A flee response fluttered inside my chest, but his expression made retreat impossible. "The damage isn't severe. With the right approach, we could preserve what's left, maybe..." I swallowed hard. "Maybe honor what she created here."

"Wade." Just my name, but the way he said it made my pulse race. "You helping restore this would mean everything."

"It's only maintenance." I grunted out the words and tried desperately to begin rebuilding my walls. "Park service responsibility."

"No." He shook his head slowly. "It's more than that. You understand what this place means and what she was trying to say with these scenes. That's rare."

Holden turned to take photos, and I watched his careful movements and reverence in approaching each angle. He treated the space like a sanctuary, like he felt the weight of all the stories the walls held.
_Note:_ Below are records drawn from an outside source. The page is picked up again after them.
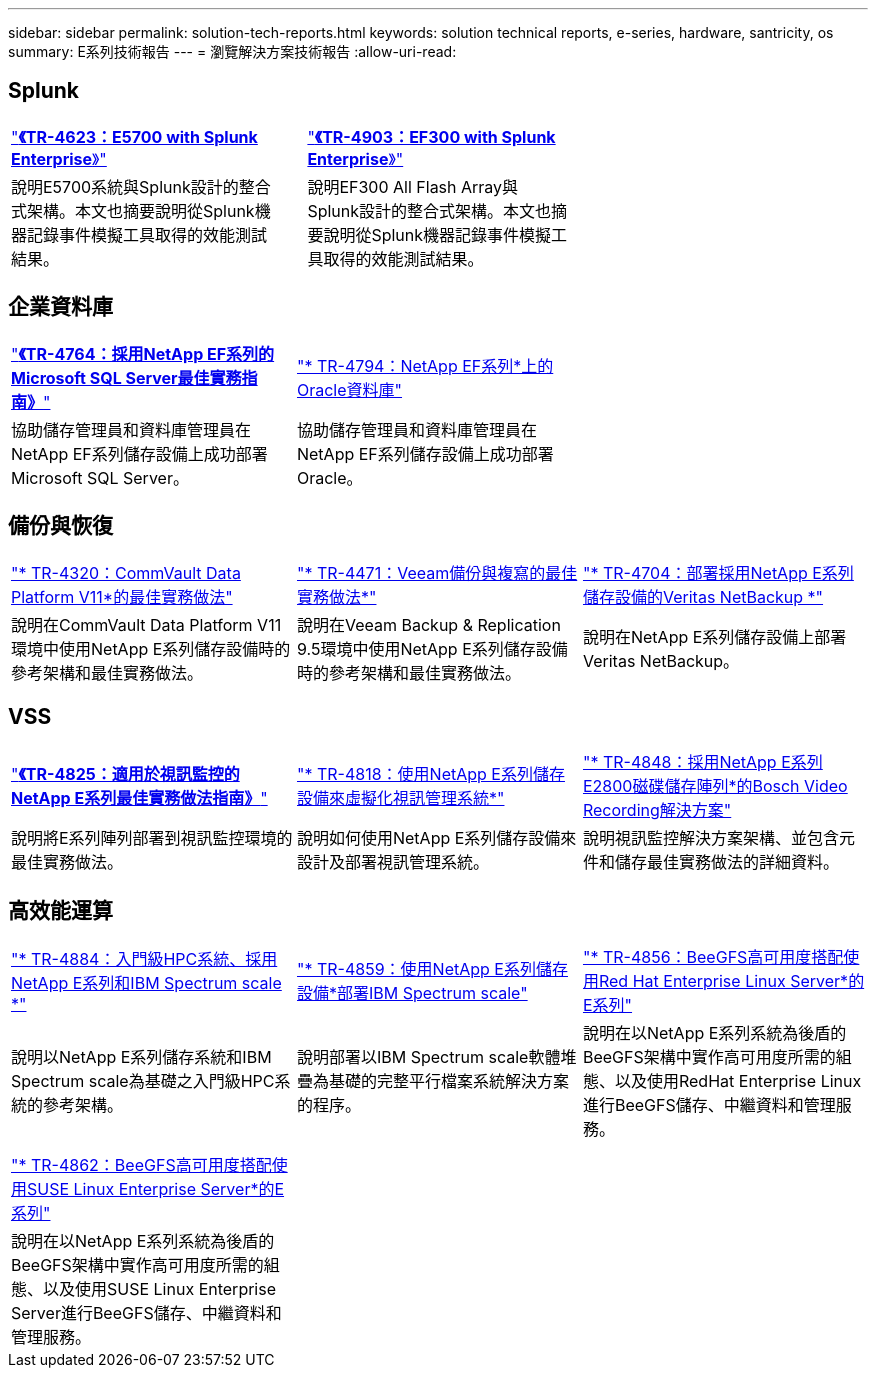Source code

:---
sidebar: sidebar 
permalink: solution-tech-reports.html 
keywords: solution technical reports, e-series, hardware, santricity, os 
summary: E系列技術報告 
---
= 瀏覽解決方案技術報告
:allow-uri-read: 




== Splunk

[cols="9,1,9,1,9"]
|===


| https://www.netapp.com/pdf.html?item=/media/16851-tr-4623pdf.pdf["*《TR-4623：E5700 with Splunk Enterprise*》"^] |  | https://www.netapp.com/media/57104-tr-4903.pdf["*《TR-4903：EF300 with Splunk Enterprise*》"^] |  |  


| 說明E5700系統與Splunk設計的整合式架構。本文也摘要說明從Splunk機器記錄事件模擬工具取得的效能測試結果。 |  | 說明EF300 All Flash Array與Splunk設計的整合式架構。本文也摘要說明從Splunk機器記錄事件模擬工具取得的效能測試結果。 |  |  
|===


== 企業資料庫

[cols="9,9,9"]
|===


| https://www.netapp.com/pdf.html?item=/media/17086-tr4764pdf.pdf["*《TR-4764：採用NetApp EF系列的Microsoft SQL Server最佳實務指南》*"^] | https://www.netapp.com/pdf.html?item=/media/17248-tr4794pdf.pdf["* TR-4794：NetApp EF系列*上的Oracle資料庫"^] |  


| 協助儲存管理員和資料庫管理員在NetApp EF系列儲存設備上成功部署Microsoft SQL Server。 | 協助儲存管理員和資料庫管理員在NetApp EF系列儲存設備上成功部署Oracle。 |  
|===


== 備份與恢復

[cols="9,9,9"]
|===


| https://www.netapp.com/pdf.html?item=/media/17042-tr4320pdf.pdf["* TR-4320：CommVault Data Platform V11*的最佳實務做法"^] | https://www.netapp.com/pdf.html?item=/media/17159-tr4471pdf.pdf["* TR-4471：Veeam備份與複寫的最佳實務做法*"^] | https://www.netapp.com/pdf.html?item=/media/16433-tr-4704pdf.pdf["* TR-4704：部署採用NetApp E系列儲存設備的Veritas NetBackup *"^] 


| 說明在CommVault Data Platform V11環境中使用NetApp E系列儲存設備時的參考架構和最佳實務做法。 | 說明在Veeam Backup & Replication 9.5環境中使用NetApp E系列儲存設備時的參考架構和最佳實務做法。 | 說明在NetApp E系列儲存設備上部署Veritas NetBackup。 
|===


== VSS

[cols="9,9,9"]
|===


| https://www.netapp.com/pdf.html?item=/media/17200-tr4825pdf.pdf["*《TR-4825：適用於視訊監控的NetApp E系列最佳實務做法指南》*"^] | https://www.netapp.com/pdf.html?item=/media/6143-tr4818pdf.pdf["* TR-4818：使用NetApp E系列儲存設備來虛擬化視訊管理系統*"^] | https://www.netapp.com/pdf.html?item=/media/19400-tr-4848.pdf["* TR-4848：採用NetApp E系列E2800磁碟儲存陣列*的Bosch Video Recording解決方案"^] 


| 說明將E系列陣列部署到視訊監控環境的最佳實務做法。 | 說明如何使用NetApp E系列儲存設備來設計及部署視訊管理系統。 | 說明視訊監控解決方案架構、並包含元件和儲存最佳實務做法的詳細資料。 
|===


== 高效能運算

[cols="9,9,9"]
|===


| https://www.netapp.com/pdf.html?item=/media/31665-tr-4884.pdf["* TR-4884：入門級HPC系統、採用NetApp E系列和IBM Spectrum scale *"^] | https://www.netapp.com/pdf.html?item=/media/22029-tr-4859.pdf["* TR-4859：使用NetApp E系列儲存設備*部署IBM Spectrum scale"^] | https://www.netapp.com/pdf.html?item=/media/19407-tr-4856-deploy.pdf["* TR-4856：BeeGFS高可用度搭配使用Red Hat Enterprise Linux Server*的E系列"^] 


| 說明以NetApp E系列儲存系統和IBM Spectrum scale為基礎之入門級HPC系統的參考架構。 | 說明部署以IBM Spectrum scale軟體堆疊為基礎的完整平行檔案系統解決方案的程序。 | 說明在以NetApp E系列系統為後盾的BeeGFS架構中實作高可用度所需的組態、以及使用RedHat Enterprise Linux進行BeeGFS儲存、中繼資料和管理服務。 


|  |  |  


|  |  |  


| https://www.netapp.com/pdf.html?item=/media/19431-tr-4862.pdf["* TR-4862：BeeGFS高可用度搭配使用SUSE Linux Enterprise Server*的E系列"^] |  |  


| 說明在以NetApp E系列系統為後盾的BeeGFS架構中實作高可用度所需的組態、以及使用SUSE Linux Enterprise Server進行BeeGFS儲存、中繼資料和管理服務。 |  |  
|===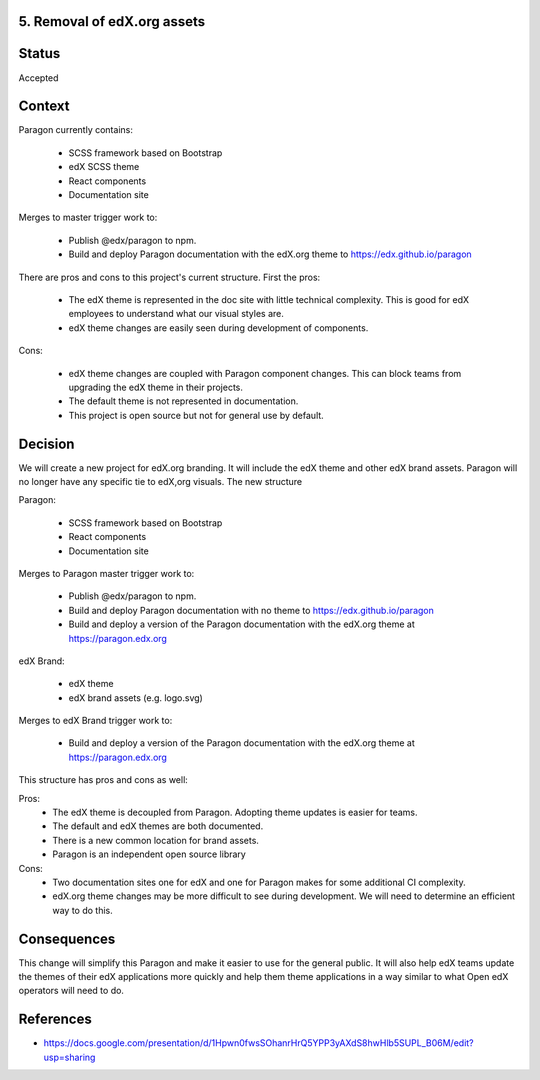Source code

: 5. Removal of edX.org assets
----------------------------


Status
------

Accepted


Context
-------

Paragon currently contains:

  - SCSS framework based on Bootstrap
  - edX SCSS theme
  - React components
  - Documentation site

Merges to master trigger work to:

  - Publish @edx/paragon to npm.
  - Build and deploy Paragon documentation with the edX.org theme to https://edx.github.io/paragon

There are pros and cons to this project's current structure. First the pros:

  - The edX theme is represented in the doc site with little technical complexity. This is good for edX employees to understand what our visual styles are.
  - edX theme changes are easily seen during development of components.

Cons:

  - edX theme changes are coupled with Paragon component changes. This can block teams from upgrading the edX theme in their projects.
  - The default theme is not represented in documentation.
  - This project is open source but not for general use by default.


Decision
--------

We will create a new project for edX.org branding. It will include the edX theme and other edX brand assets. Paragon will no longer have any specific tie to edX,org visuals. The new structure

Paragon:

  - SCSS framework based on Bootstrap
  - React components
  - Documentation site

Merges to Paragon master trigger work to:

  - Publish @edx/paragon to npm.
  - Build and deploy Paragon documentation with no theme to https://edx.github.io/paragon
  - Build and deploy a version of the Paragon documentation with the edX.org theme at https://paragon.edx.org

edX Brand:

  - edX theme
  - edX brand assets (e.g. logo.svg)

Merges to edX Brand trigger work to:

  - Build and deploy a version of the Paragon documentation with the edX.org theme at https://paragon.edx.org

This structure has pros and cons as well:

Pros:
  - The edX theme is decoupled from Paragon. Adopting theme updates is easier for teams.
  - The default and edX themes are both documented.
  - There is a new common location for brand assets.
  - Paragon is an independent open source library

Cons:
  - Two documentation sites one for edX and one for Paragon makes for some additional CI complexity.
  - edX.org theme changes may be more difficult to see during development. We will need to determine an efficient way to do this.

Consequences
------------

This change will simplify this Paragon and make it easier to use for the general public. It will also help edX teams update the themes of their edX applications more quickly and help them theme applications in a way similar to what Open edX operators will need to do.

References
----------

* https://docs.google.com/presentation/d/1Hpwn0fwsSOhanrHrQ5YPP3yAXdS8hwHlb5SUPL_B06M/edit?usp=sharing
"She used to say art was how we talk to the future." He adjusted his lens. "That beauty was a conversation across time. I think I'm finally starting to understand what she meant."

The shelter felt different with Holden in it. The air had more oxygen, and the walls reflected light instead of casting shadows. His presence made the space feel less like a bunker and more like what it was meant to be—a refuge.

I heard the soft whir of the Polaroid before I saw it. I continued to sketch while he documented the damage.

"Oh—" A few minutes later, a single print slipped from his stack, diving for the damp floor. I caught it instinctively, years of handling delicate evidence kicking in.

It wasn't the murals.

It was me, caught in profile against Isabella's waves. Light from the vent fell across my face as I explained something, pencil poised over paper. I looked... intent. Alive. Like Ibelonged there with the art instead of hiding in my ranger station.

"Sorry." Holden reached for the photo. "That one wasn't for the blog."

Our fingers met over the Polaroid. Neither of us let go.

"Keep it," he said. "You look... you look like you've found something you lost."

The photo trembled slightly between us. "I don't collect personal photos."

"It may be time to start."

I slipped the photo into my notebook before I could think better of it. We both pretended not to notice.

"The park service has research files." I heard myself speaking, encouraging future cooperation. "Original technique documentation, color samples. They might help with the restoration. If you want to see them."

"Fair warning," I added, "they're filed under 'M' for 'Murals' and 'T' for 'Things.' Tom can't organize properly.'"

"The park's filing system sounds unique."